McWhorter gives the impression that English has almost nothing like this except a “pound of X” and so on, but there is a whole range of counters used in English, though they are sometimes called “measure words.” Take the expressions head of cattle, head of lettuce, head of cabbage (?), and so on. The word “head” functions like a counter or measure word even if the meaning is a bit different in each case. He is correct in noting that English doesn’t have very many of these, whereas Chinese and languages influenced by Chinese tend to have a lot of them, but English has more than he lets on, from sheets of paper, bottles of beer, and gaggles of geese to crowds of people, cups of coffee, and clumps of grass.

In any event, foreigners studying Chinese or Japanese have to remember a lot more of these than the other way around. In contrast, foreigners studying English have to remember our crazy spelling rules, which often tell us about changes in pronunciation over time.

Spelling is a topic not high on his list, but it should be. Although McWhorter disparages the term “evolve” when applied to languages, he doesn’t seem to realize that our spelling system is one of the ways in which we can see just how languages do evolve, at least at the superficial level of words, one of his key concerns. Look at words like “though” or “know.” Why do we have silent letters? What’s with “elephant”? Other languages spell it with an “f”. How many people realize or care that “ph” words are from Greek? Our use of a final “-s” to show plurals was originally one kind of plural, which the Vikings “endorsed” (see McWhorter’s talk on, “A brief history of plural word…s” 2013), but final “-s” became the norm after the Norman Conquest of 1066.

McWhorter seems to think that “evolve” has something to do with “responding to needs,” but to evolve means to change. He understands the word “random,” but doesn’t seem to see the connection to the evolution of languages. He uses the word “bubbles” a lot, but the changes that English has undergone (and is still undergoing) are more than puffs of air in the soup of language. They’re more like morsels of vegetables or meat rising or settling in a stew. Sometimes they serve some purpose. Sometimes they don’t.

I was also taken aback by his discussion of a young man speaking “black English” (aka Ebonics or African-American English). He implies the speaker used a subjunctive grammatical form just for the heck of it, not because of any “need.” I don’t get that. Why can’t a young black man have a need to express a thought and then find a word or words that do that? I'm white, and I have such words in my repertoire, though they’re different from his. I use such words when I need to. Why can't a black person have a similar need and find a suitable way to express it?

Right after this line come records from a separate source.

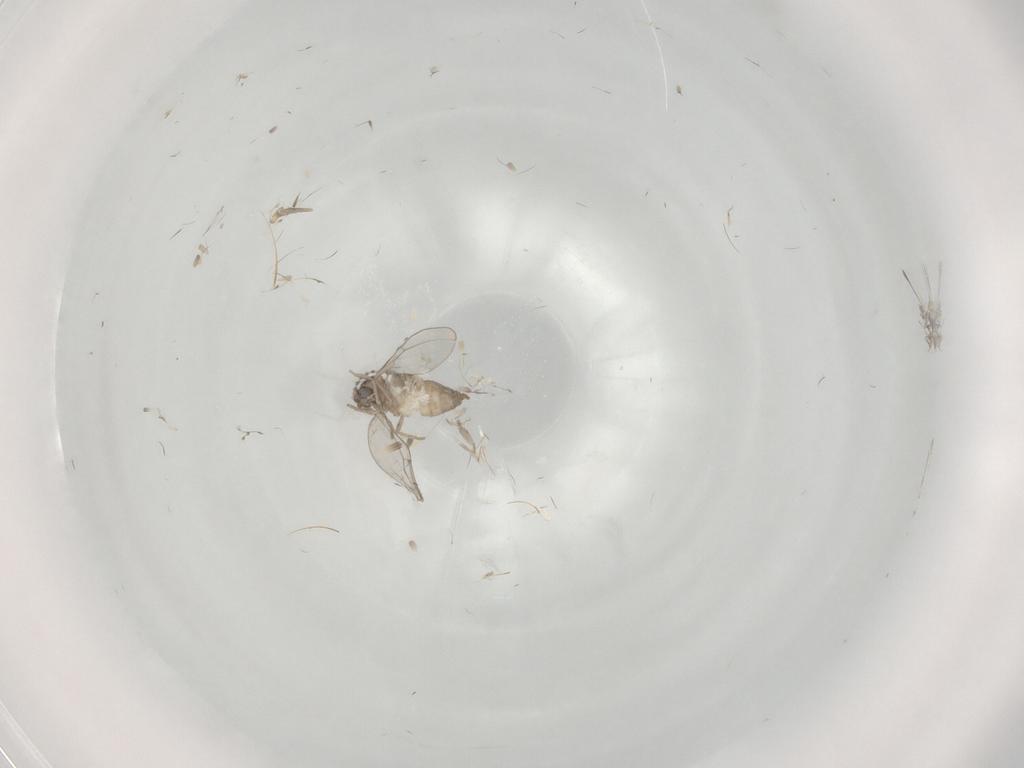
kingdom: Animalia
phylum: Arthropoda
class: Insecta
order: Diptera
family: Cecidomyiidae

And a “need” to say or think about something is one of the drivers of changes in vocabulary, pronunciation, and grammar—over a long period of time, which is what we mean when we say languages “evolve.” In fact, I suspect that McWhorter’s occasional alterations to standard American English sentence structures come either from habits he’s picked up over the years or from a conscious need or desire to express himself in the way he has chosen to do. Imitating a style, for instance, is another one of those drivers of change. I’m afraid McWhorter is just going to have to live with it, as fraught as that may seem to him.

Finally, I was disappointed by McWhorter’s system of end notes, where he gives details on the finding of books and articles. It would have been more helpful to have given a list of references. For how this would look, readers should be able to go on Amazon and look at Baker’s book, Atoms of Language, mentioned above, and see how Baker did his notes and gave his references.